Revelation Biosciences Inc.

08/26/2024 | Press release | Distributed by Public on 08/26/2024 14:26

Material Agreement Form 8 K

Item 1.01 Entry into a Material Definitive Agreement.

On August 21, 2024, Revelation Biosciences, Inc. (the "Company") entered into warrant exercise inducement offer letters (the "Inducement Letters") with certain holders (the "Holders") of its existing Class D Common Stock Warrants exercisable for an aggregate of 2,548,060 shares of its common stock (collectively, the "Existing Warrants"), to exercise their warrants at a reduced exercise price of $1.50 per share, in exchange for the Company's agreement to issue new warrants (the "Inducement Warrants") as described below. The aggregate gross proceeds from the exercise of the Existing Warrants and the payment of the Inducement Warrants, as described below, is approximately $3.8 million, before deducting financial advisory fees. The reduction of the exercise price of the Existing Warrants and the issuance of the Inducement Warrants was structured as an at-market transaction under Nasdaq rules.

The Company intends to use the net proceeds from the warrant exercises in connection with its clinical trials with respect to further the development of GEM-AKI, GEM-CKD and GEM-PSI, including (i) manufacturing a clinical batch of Gemini, (ii) conducting, a planned Phase 1b clinical study for GEM-AKI in CKD patients, (iii) necessary preclinical work for GEM-CKD, (iv) continue to develop other products and therapies, and (v) fund working capital and general corporate purposes using any remaining amounts.

The shares of common stock issuable upon exercise of the Existing Warrants are registered for issuance pursuant to a registration statement on Form S-1, as amended (File No. 333-276232), which was declared effective by the Securities and Exchange Commission (the "SEC") on January 31, 2024.

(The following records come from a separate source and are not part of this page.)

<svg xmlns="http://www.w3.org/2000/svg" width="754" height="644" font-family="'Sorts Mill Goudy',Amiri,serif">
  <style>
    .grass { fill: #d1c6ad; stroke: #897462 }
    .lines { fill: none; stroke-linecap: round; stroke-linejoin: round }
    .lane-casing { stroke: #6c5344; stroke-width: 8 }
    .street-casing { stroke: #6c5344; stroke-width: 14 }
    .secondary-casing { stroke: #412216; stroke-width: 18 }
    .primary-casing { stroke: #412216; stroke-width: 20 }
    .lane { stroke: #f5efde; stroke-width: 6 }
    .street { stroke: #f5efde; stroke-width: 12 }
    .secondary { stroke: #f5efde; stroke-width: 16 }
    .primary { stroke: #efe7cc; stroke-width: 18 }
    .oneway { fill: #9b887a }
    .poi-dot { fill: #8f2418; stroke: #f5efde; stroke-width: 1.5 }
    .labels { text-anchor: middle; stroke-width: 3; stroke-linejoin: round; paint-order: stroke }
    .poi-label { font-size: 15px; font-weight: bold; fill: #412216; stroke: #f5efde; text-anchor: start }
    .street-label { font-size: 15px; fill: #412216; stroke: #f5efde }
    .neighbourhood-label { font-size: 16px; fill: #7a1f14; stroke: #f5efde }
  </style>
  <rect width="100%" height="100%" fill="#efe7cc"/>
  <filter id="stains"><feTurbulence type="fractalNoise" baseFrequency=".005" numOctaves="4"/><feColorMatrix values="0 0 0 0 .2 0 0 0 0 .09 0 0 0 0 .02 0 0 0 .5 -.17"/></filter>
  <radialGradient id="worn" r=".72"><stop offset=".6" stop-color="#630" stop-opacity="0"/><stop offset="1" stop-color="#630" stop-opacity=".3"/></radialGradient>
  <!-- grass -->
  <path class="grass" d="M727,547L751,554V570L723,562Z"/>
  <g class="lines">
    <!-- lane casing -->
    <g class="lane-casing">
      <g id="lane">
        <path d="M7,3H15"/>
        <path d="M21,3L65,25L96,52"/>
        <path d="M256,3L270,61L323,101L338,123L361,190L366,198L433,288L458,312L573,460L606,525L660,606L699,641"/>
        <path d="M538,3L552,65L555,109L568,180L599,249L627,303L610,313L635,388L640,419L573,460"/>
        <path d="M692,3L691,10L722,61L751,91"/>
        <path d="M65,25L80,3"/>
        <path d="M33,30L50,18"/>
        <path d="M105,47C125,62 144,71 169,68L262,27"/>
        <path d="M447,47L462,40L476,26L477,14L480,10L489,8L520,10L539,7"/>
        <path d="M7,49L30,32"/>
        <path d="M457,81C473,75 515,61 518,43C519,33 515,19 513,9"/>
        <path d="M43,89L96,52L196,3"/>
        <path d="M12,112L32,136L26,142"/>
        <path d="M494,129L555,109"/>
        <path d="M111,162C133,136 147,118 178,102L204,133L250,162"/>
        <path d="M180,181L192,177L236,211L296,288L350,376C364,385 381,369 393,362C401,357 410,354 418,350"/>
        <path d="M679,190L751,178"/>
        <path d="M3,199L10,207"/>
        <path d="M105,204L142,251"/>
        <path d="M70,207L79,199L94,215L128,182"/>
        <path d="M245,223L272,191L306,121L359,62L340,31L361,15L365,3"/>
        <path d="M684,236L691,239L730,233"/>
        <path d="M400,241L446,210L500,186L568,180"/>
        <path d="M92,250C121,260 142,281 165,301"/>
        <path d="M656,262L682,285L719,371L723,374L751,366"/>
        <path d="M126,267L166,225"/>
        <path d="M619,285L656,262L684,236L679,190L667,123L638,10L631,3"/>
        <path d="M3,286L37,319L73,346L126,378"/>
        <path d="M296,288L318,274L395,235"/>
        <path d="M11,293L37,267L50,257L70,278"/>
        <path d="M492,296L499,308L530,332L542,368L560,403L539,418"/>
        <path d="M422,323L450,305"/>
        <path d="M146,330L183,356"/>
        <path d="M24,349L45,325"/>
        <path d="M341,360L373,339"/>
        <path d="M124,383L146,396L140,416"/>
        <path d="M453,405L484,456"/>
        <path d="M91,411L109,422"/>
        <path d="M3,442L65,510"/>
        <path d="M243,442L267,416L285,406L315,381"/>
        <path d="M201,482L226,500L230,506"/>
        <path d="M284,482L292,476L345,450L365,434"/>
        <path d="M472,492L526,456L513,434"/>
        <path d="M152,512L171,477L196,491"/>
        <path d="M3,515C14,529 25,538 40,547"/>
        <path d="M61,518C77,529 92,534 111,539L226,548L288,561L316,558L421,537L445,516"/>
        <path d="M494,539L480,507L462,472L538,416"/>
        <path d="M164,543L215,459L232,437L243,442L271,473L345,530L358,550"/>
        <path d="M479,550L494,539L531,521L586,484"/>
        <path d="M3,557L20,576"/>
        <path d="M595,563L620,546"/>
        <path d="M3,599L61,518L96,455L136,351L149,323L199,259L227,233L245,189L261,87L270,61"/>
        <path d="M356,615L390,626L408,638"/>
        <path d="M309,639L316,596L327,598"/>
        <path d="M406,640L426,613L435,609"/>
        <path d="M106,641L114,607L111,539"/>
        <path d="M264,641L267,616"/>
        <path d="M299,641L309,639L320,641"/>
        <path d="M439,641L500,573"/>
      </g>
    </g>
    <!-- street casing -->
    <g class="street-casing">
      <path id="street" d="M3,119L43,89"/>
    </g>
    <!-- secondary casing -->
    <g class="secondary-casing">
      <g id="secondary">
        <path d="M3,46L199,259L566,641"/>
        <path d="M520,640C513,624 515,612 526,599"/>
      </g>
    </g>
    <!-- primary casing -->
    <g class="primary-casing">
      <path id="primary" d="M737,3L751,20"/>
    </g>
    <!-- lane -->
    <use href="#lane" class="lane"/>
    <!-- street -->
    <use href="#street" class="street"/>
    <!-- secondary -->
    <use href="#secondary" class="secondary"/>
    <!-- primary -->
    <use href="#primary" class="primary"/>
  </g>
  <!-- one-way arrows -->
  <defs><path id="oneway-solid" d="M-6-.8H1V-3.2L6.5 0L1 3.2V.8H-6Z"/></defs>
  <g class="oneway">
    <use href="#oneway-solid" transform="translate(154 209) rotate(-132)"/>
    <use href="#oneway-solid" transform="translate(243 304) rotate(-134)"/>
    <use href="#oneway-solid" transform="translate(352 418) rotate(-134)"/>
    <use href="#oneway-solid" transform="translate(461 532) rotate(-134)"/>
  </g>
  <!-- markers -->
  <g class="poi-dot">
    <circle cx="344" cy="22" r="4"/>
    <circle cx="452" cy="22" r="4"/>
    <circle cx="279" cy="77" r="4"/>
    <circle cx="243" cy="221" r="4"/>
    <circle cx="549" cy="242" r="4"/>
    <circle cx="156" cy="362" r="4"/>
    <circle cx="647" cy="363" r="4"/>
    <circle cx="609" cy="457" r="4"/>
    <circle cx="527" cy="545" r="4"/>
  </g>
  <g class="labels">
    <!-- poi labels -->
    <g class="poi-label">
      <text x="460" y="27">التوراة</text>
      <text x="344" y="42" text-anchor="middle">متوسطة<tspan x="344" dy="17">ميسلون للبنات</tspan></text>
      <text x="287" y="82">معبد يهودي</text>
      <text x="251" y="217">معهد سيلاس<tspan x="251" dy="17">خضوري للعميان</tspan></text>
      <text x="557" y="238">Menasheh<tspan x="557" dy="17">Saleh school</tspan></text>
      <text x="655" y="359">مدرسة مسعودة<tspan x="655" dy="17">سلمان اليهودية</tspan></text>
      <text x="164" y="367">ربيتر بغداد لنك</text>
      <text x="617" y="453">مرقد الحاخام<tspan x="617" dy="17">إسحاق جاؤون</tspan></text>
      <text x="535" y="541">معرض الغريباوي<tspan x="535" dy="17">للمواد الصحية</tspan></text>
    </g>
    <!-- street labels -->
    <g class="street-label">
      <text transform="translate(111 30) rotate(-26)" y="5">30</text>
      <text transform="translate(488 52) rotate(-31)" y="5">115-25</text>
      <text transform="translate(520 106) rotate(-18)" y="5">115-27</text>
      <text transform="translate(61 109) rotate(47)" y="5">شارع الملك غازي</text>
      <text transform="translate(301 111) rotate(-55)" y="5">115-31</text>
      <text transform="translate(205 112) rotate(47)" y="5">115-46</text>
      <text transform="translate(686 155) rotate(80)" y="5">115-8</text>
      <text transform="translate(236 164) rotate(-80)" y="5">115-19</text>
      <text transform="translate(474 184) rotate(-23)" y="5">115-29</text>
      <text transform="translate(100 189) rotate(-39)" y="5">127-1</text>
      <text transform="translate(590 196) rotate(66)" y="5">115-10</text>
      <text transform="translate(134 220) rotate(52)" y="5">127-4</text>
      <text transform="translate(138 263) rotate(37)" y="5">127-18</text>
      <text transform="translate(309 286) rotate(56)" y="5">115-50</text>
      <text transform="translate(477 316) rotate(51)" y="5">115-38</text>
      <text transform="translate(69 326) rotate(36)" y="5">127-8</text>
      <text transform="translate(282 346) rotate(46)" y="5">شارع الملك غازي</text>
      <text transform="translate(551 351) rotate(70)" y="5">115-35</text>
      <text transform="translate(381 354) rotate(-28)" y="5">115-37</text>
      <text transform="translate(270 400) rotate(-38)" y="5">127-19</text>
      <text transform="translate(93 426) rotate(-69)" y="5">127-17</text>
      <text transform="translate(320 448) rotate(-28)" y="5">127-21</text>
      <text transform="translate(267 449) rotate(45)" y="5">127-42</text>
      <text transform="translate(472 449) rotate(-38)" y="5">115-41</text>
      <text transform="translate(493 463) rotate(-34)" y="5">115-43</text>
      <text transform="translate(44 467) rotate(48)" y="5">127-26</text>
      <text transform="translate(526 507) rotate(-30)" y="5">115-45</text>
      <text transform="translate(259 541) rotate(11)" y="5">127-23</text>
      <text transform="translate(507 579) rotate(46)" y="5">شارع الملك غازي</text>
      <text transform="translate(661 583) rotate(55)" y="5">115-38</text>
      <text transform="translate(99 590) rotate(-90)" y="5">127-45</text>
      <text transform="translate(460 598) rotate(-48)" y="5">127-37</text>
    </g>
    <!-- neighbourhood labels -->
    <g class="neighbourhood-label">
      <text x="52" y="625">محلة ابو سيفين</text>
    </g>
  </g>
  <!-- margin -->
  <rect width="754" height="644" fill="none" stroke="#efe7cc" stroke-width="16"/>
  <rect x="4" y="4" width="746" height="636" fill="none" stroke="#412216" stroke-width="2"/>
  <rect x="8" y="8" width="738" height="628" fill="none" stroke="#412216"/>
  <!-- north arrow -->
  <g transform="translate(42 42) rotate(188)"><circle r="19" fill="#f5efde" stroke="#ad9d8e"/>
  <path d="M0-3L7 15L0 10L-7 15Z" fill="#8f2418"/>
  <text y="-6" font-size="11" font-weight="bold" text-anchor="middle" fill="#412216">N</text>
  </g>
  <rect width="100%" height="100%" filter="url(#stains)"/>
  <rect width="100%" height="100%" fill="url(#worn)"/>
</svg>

In consideration for the immediate exercise of the Existing Warrants for cash and the payment of $0.125 per Inducement Warrant, the exercising holders received the Inducement Warrants in a private placement pursuant to Section 4(a)(2) of the Securities Act of 1933, as amended (the "Securities Act"). The Inducement Warrants are exercisable for a period of five years into an aggregate of up to 5,096,120 shares of common stock (the "Warrant Shares") at an exercise price of $1.00 per share. The Inducement Warrants and the Warrant Shares offered in the private placement have not been registered under the Securities Act or applicable state securities laws. Accordingly, the securities may not be offered or sold in the United States except pursuant to an effective registration statement or an applicable exemption from the registration requirements of the Securities Act and such applicable state securities laws. As part of the transaction, the Company has agreed to file a resale registration statement on Form S-3 with the SEC within twenty days of the closing to register the resale of the Warrant Shares.

In connection with the transaction described above, the Company entered into a financial advisory services agreement, dated August 21, 2024, with Roth Capital Partners, LLC ("Roth"), pursuant to which the Company has agreed to pay Roth a cash fee of approximately $267,546 for its services, in addition to reimbursement for certain expenses.